The Five Pillars of Islam — The pillars include a declaration of faith called shahada; prayer; charity, called zakat; fasting; and pilgrimage, or hajj, which requires Muslims to make a trip to the holy city of Mecca.
Ramadan — The holy time that recognizes the gift of the Quran.
Iftar — The evening meal at which the fast is broken. The humble date is a traditional food eaten to break the fast.
Taraweeh — This special evening prayer is prayed only during Ramadan. It’s no longer required but it’s a strong tradition and many modern Muslims pray it. It’s a long prayer, lasting more than an hour.
America’s first and oldest mosque — Lebanese immigrants built the first mosque in North Dakota in the 1920s. The mosque was torn down in the 1970s and later replaced. What is probably the oldest surviving mosque was built in Cedar Rapids, Iowa, in the 1930s.
Prayers for addiction
A worship service and information session about the opioid crisis will be held from 2 to 4 p.m. May 6 in the sanctuary at First Presbyterian Church of Delray Beach, 33 Gleason St. Prayer for those affected by addiction will follow, and several experts will speak from different perspectives. A Q&A session will conclude the afternoon. Free. Guests welcomed. Call 276-6338 or visit www.firstdelray.com.
Marian Rosary Festival
The rosary will be prayed in many languages at the 2018 Marian Rosary Festival honoring Mary, Mother of the Church, on May 6 at Emmanuel Catholic Church, 15700 S. Military Trail, Delray Beach.
The Most Rev. Gerald Barbarito will preside over the ceremony, which begins at 2 p.m., and will offer the benediction. For more information, call 496-2480.
Interfaith Café meets
Join the theological discussion from 7 to 9 p.m. May 17 at South County Civic Center, 16700 Jog Road, Delray Beach.
This month’s program is “The Gift of Years,” an evening of reflection and conversation on how a rich and mature spirituality addresses regret, relationships and hope.

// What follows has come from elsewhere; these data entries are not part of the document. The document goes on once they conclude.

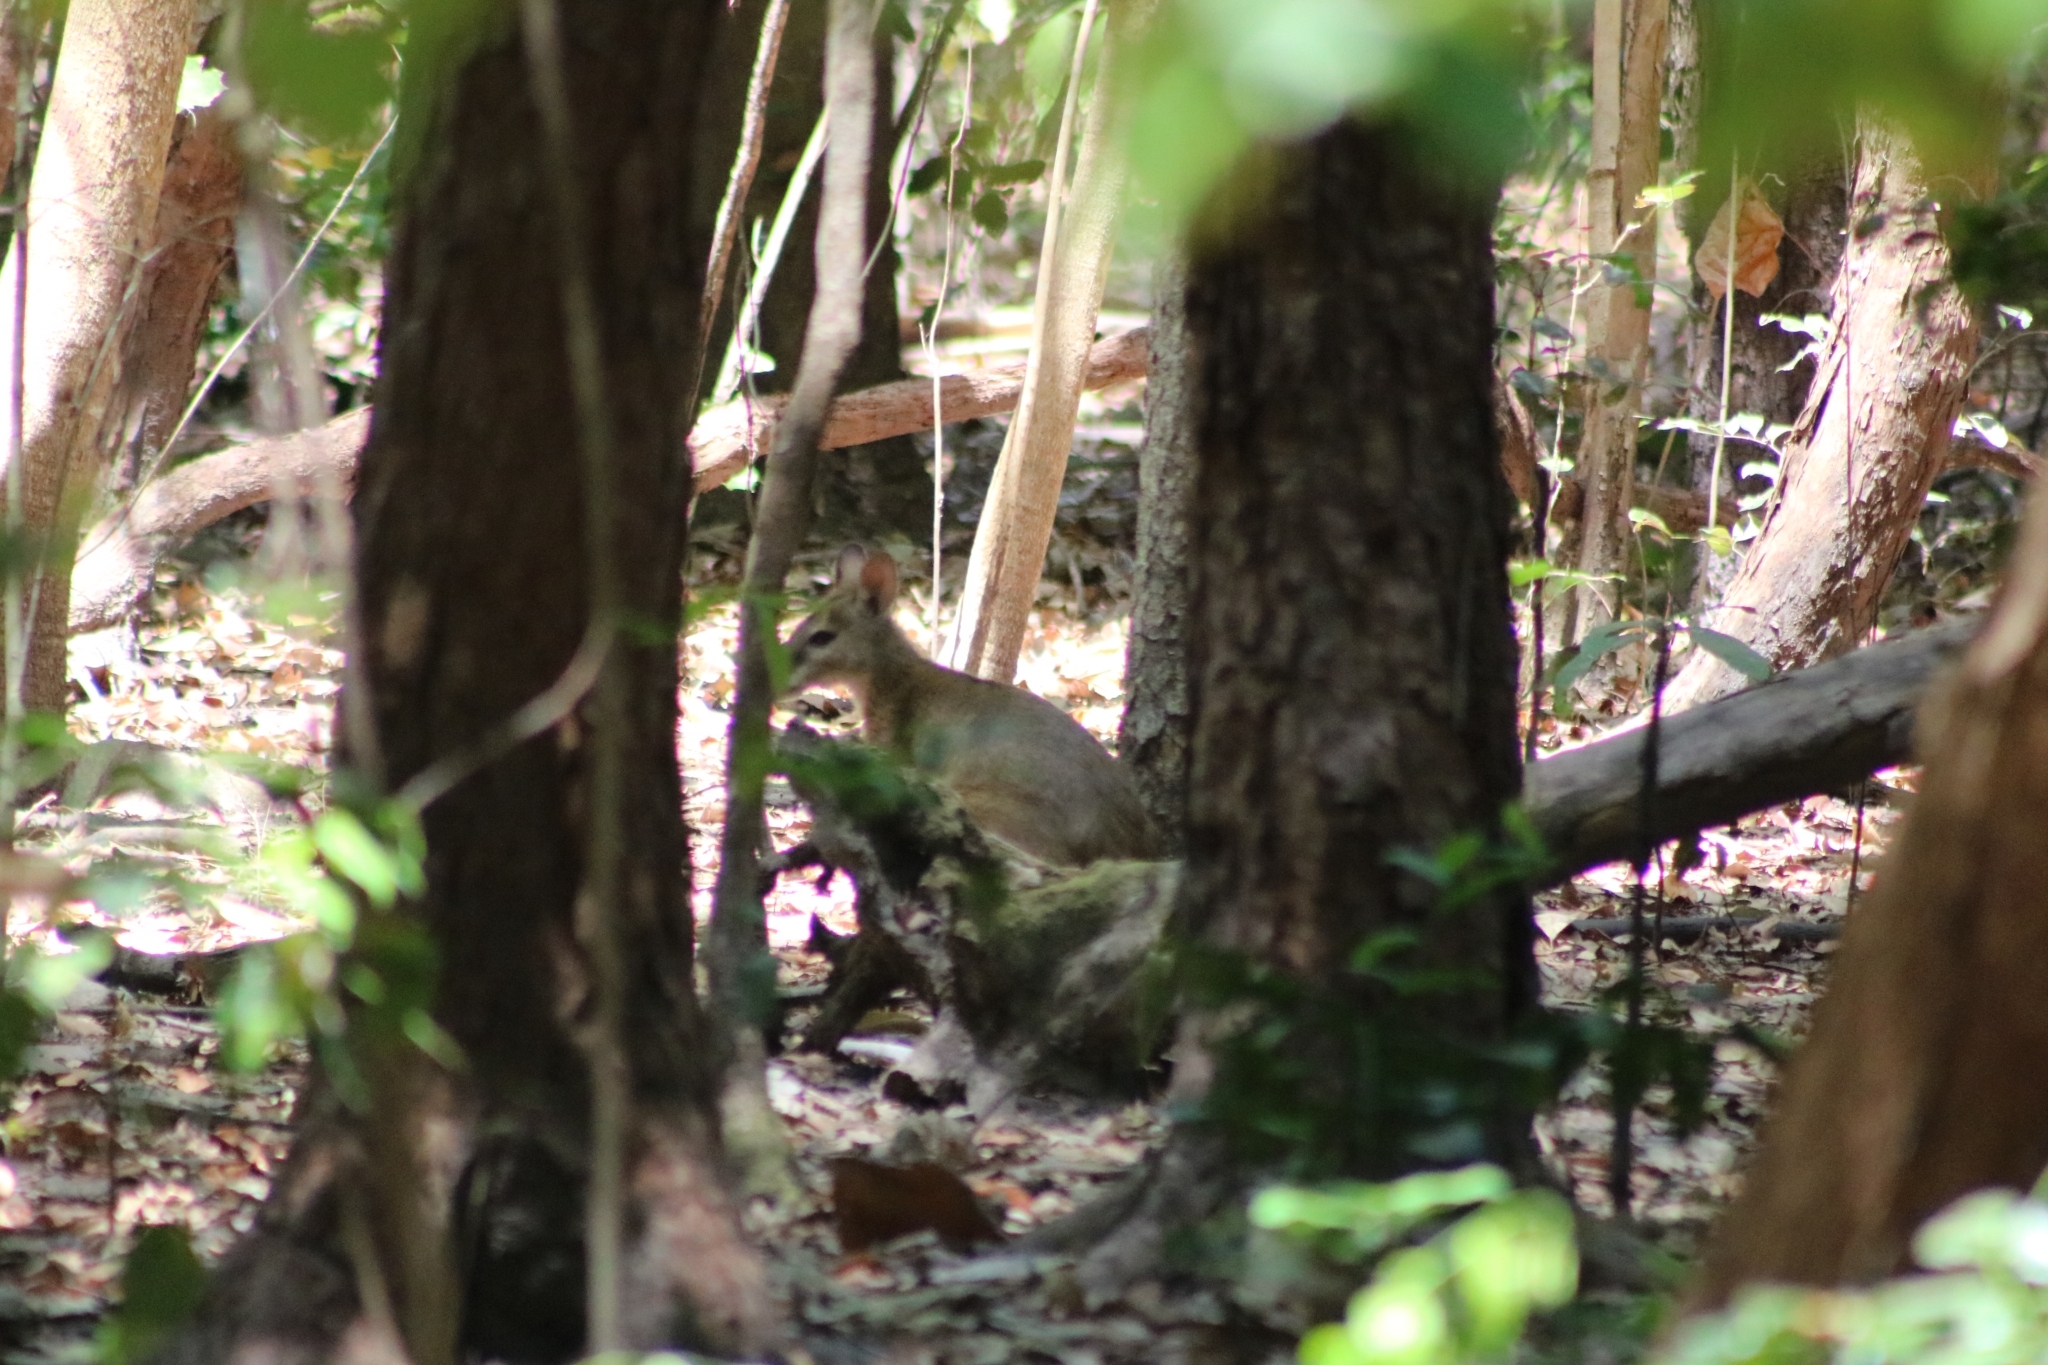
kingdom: Animalia
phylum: Chordata
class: Mammalia
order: Diprotodontia
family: Macropodidae
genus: Macropus
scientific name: Macropus agilis
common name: Agile wallaby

The presenter is the Rev. Dr. Steven Olds, S.Th.D., a Roman Catholic priest of the Diocese of Orlando and a professor and spiritual director at the St. Vincent de Paul Regional Seminary.
Light refreshments will be served. The meeting is free, but donations are appreciated. The Interfaith Café meets the third Thursday of the month. Volunteers are needed to assist with a variety of duties to keep this program going. For information or to volunteer, email Jane@Aurorasvoice.org.
Music at St. Paul’s
A special concert of Bach arias featuring soprano Adriana Ruiz is planned for May’s Music at St. Paul’s at 3 p.m. May 20 at St. Paul’s Episcopal Church, 188 S. Swinton Ave., Delray Beach.
Under the direction of Paul Cienniwa, countertenor Edgar Sanfeliz Botta will also perform, and several musicians will perform on period instruments, including Robert Billington and Scott Ireland on traverso, Laurice Campbell Buckton on baroque violin, and Marie Ridolfo on viola da gamba. Cienniwa will play harpsichord/organ.
Soprano and alto arias are from Bach Cantatas 35, 36, 45, 132, 147, 210, 214 and 243. Soprano and alto duets come from Cantatas 78 and 93. Organ works are based on the chorale Wer nur den lieben Gott läßt walten, and Trio Sonata in G major, BWV 1038.